START Provided data
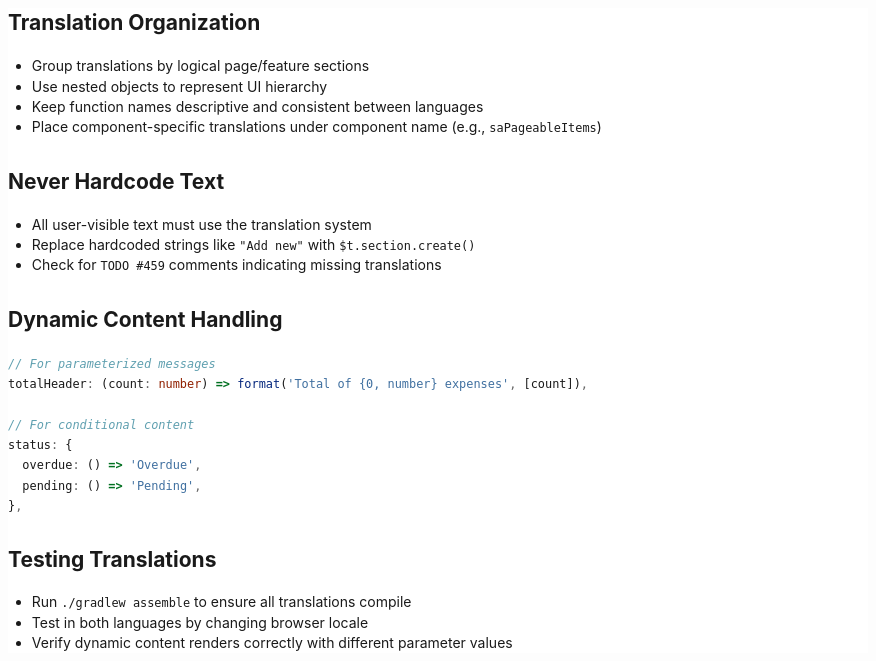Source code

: ## Translation Organization
- Group translations by logical page/feature sections
- Use nested objects to represent UI hierarchy
- Keep function names descriptive and consistent between languages
- Place component-specific translations under component name (e.g., `saPageableItems`)

## Never Hardcode Text
- All user-visible text must use the translation system
- Replace hardcoded strings like `"Add new"` with `$t.section.create()`
- Check for `TODO #459` comments indicating missing translations

## Dynamic Content Handling
```typescript
// For parameterized messages
totalHeader: (count: number) => format('Total of {0, number} expenses', [count]),

// For conditional content  
status: {
  overdue: () => 'Overdue',
  pending: () => 'Pending',
},
```

## Testing Translations
- Run `./gradlew assemble` to ensure all translations compile
- Test in both languages by changing browser locale
- Verify dynamic content renders correctly with different parameter values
END Provided data
What the task requires |
Nothing but the lines from the one containing "- Test in both" to the last line of the listing above belongs in the answer; restate each word for word.

Your response |
- Test in both languages by changing browser locale
- Verify dynamic content renders correctly with different parameter values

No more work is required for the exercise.